Finalizers in Detail:

  1. wrangler.cattle.io/provisioning-cluster-remove:
    Ensures that Rancher-specific cluster resources are removed, including configuration files and workload definitions.

  2. wrangler.cattle.io/rke-cluster-remove:
    Handles tasks specific to RKE clusters, like cleaning up associated configurations and cluster-related components.

  3. wrangler.cattle.io/cloud-config-secret-remover:
    Deletes cloud integration secrets (e.g., AWS or Azure credentials) that were used during the cluster’s lifecycle.


Cluster API (CAPI) Finalizers

Cluster API (CAPI) is a Kubernetes project for declarative cluster management. It provides APIs to manage the lifecycle of clusters and their infrastructure. CAPI resources such as Cluster and Machine use finalizers to coordinate tasks like infrastructure teardown and control plane cleanup.

Example: CAPI Cluster Finalizers

apiVersion: cluster.x-k8s.io/v1beta1
kind: Cluster
metadata:
  finalizers:
  - cluster.cluster.x-k8s.io
  name: a1-ops-lab
  namespace: fleet-default
ownerReferences:
  - apiVersion: provisioning.cattle.io/v1
    blockOwnerDeletion: true
    controller: true
    kind: Cluster
    name: a1-ops-lab

Finalizers in Detail:

  1. cluster.cluster.x-k8s.io:
    Ensures that the infrastructure (e.g., virtual machines, load balancers, storage) is deprovisioned before the cluster resource is deleted.

  2. Owner References:
    The ownerReferences field links the CAPI Cluster to its Rancher Cluster resource. This ensures that Rancher-specific tasks are completed before the infrastructure cleanup begins.


The Lifecycle of Rancher and CAPI Finalizers

When a Rancher or CAPI-managed cluster is deleted, the following sequence of events typically occurs:

  1. Rancher Finalizer Execution:
    Rancher finalizers handle cleanup tasks related to Rancher-specific resources, such as node pools, workload monitoring, and cloud configurations.

  2. CAPI Finalizer Execution:
    The CAPI cluster.cluster.x-k8s.io finalizer tears down underlying infrastructure, including virtual machines, load balancers, and storage volumes.

  3. Finalizer Removal:
    Once cleanup tasks are complete, the respective controllers remove the finalizers, allowing the cluster resource to be deleted.

This process ensures that no resources are left dangling, which could lead to unnecessary costs or inconsistencies.


Troubleshooting Stuck Finalizers

Finalizers can occasionally get stuck, leaving a cluster resource in a Terminating state. This usually happens when the cleanup tasks fail or when there are configuration issues.

How to Identify Stuck Finalizers

  1. Inspect the Resource:
    Use kubectl to view the finalizers on the stuck resource:

    kubectl get clusters.provisioning.cattle.io -n fleet-default a1-ops-lab -o yaml
    
  2. Check Logs:
    Look at the controller logs (Rancher or CAPI) to identify errors during the cleanup process.

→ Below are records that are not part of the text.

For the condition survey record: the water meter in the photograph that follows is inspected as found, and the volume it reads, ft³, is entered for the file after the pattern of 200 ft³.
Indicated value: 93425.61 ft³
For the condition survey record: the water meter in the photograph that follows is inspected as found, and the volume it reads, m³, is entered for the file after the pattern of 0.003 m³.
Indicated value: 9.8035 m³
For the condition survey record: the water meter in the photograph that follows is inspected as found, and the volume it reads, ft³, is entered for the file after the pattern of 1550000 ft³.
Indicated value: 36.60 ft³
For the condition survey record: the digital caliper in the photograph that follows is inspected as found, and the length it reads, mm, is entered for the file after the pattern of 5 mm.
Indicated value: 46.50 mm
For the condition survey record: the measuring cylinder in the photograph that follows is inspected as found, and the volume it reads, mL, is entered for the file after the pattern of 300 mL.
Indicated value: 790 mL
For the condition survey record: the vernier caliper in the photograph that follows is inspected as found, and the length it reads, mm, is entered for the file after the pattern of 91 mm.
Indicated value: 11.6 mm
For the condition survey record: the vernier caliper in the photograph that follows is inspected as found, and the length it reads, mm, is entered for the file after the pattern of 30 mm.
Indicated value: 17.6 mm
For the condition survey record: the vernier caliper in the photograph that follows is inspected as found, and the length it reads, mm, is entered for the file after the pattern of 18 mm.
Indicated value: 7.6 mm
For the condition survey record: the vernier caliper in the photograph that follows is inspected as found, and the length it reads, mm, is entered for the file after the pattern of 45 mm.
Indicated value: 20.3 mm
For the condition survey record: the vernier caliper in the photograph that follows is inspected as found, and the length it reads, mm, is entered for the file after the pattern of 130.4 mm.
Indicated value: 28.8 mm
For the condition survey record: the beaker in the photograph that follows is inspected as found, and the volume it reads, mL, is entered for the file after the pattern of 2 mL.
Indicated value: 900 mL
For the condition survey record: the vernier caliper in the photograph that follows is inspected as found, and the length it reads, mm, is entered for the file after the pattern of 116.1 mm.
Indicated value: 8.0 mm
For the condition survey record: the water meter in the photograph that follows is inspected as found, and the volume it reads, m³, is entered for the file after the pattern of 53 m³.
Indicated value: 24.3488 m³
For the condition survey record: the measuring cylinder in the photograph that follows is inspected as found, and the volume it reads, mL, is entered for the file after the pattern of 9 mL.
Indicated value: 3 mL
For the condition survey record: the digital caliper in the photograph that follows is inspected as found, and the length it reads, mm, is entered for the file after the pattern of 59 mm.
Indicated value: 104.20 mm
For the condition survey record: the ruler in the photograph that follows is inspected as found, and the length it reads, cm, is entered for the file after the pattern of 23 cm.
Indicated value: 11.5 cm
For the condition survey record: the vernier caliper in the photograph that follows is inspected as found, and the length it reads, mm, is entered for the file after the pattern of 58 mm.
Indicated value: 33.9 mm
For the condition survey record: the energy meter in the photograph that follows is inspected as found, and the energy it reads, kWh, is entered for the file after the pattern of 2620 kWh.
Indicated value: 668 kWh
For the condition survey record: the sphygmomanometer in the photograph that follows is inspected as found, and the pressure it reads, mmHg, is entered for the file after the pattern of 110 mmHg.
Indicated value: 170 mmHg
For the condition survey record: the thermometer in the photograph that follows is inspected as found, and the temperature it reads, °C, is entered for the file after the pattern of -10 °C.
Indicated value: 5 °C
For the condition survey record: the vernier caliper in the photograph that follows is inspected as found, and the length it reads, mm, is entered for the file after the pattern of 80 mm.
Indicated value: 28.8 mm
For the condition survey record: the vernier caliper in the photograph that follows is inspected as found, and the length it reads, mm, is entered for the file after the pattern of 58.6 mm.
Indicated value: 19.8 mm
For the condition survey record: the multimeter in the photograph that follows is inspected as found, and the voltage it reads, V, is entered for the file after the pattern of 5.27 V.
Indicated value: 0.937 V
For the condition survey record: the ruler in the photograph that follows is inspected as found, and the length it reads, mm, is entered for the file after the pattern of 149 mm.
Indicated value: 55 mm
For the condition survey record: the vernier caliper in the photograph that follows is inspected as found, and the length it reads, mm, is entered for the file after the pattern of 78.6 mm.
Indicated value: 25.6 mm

How to Remove Stuck Finalizers

If cleanup cannot be retried, you can remove the finalizers manually as a last resort.

Rancher Resource:

kubectl patch clusters.provisioning.cattle.io -n fleet-default a1-ops-lab -p '{"metadata":{"finalizers":[]}}' --type=merge

CAPI Resource:

kubectl patch clusters.cluster.x-k8s.io -n fleet-default a1-ops-lab -p '{"metadata":{"finalizers":[]}}' --type=merge

After removing the finalizers, make sure to manually clean up any leftover infrastructure or configurations.


Best Practices for Managing Rancher and CAPI Finalizers

  1. Enable Logging:
    Ensure that both Rancher and CAPI controllers have proper logging enabled to debug stuck finalizers effectively.

  2. Monitor Resources:
    Regularly audit cluster resources for stuck finalizers or incomplete cleanup tasks.

  3. Use Automation:
    Automate cleanup tasks where possible to reduce manual intervention and prevent errors.

  4. Avoid Force-Removing Finalizers:
    Only remove finalizers manually when absolutely necessary, and always clean up orphaned resources afterward.


Rancher and Cluster API finalizers are essential tools for managing Kubernetes clusters efficiently. They ensure that resources are deprovisioned in a clean and predictable manner, reducing the risk of dangling infrastructure or inconsistencies. By understanding their role and following best practices, you can confidently manage cluster lifecycles in complex environments.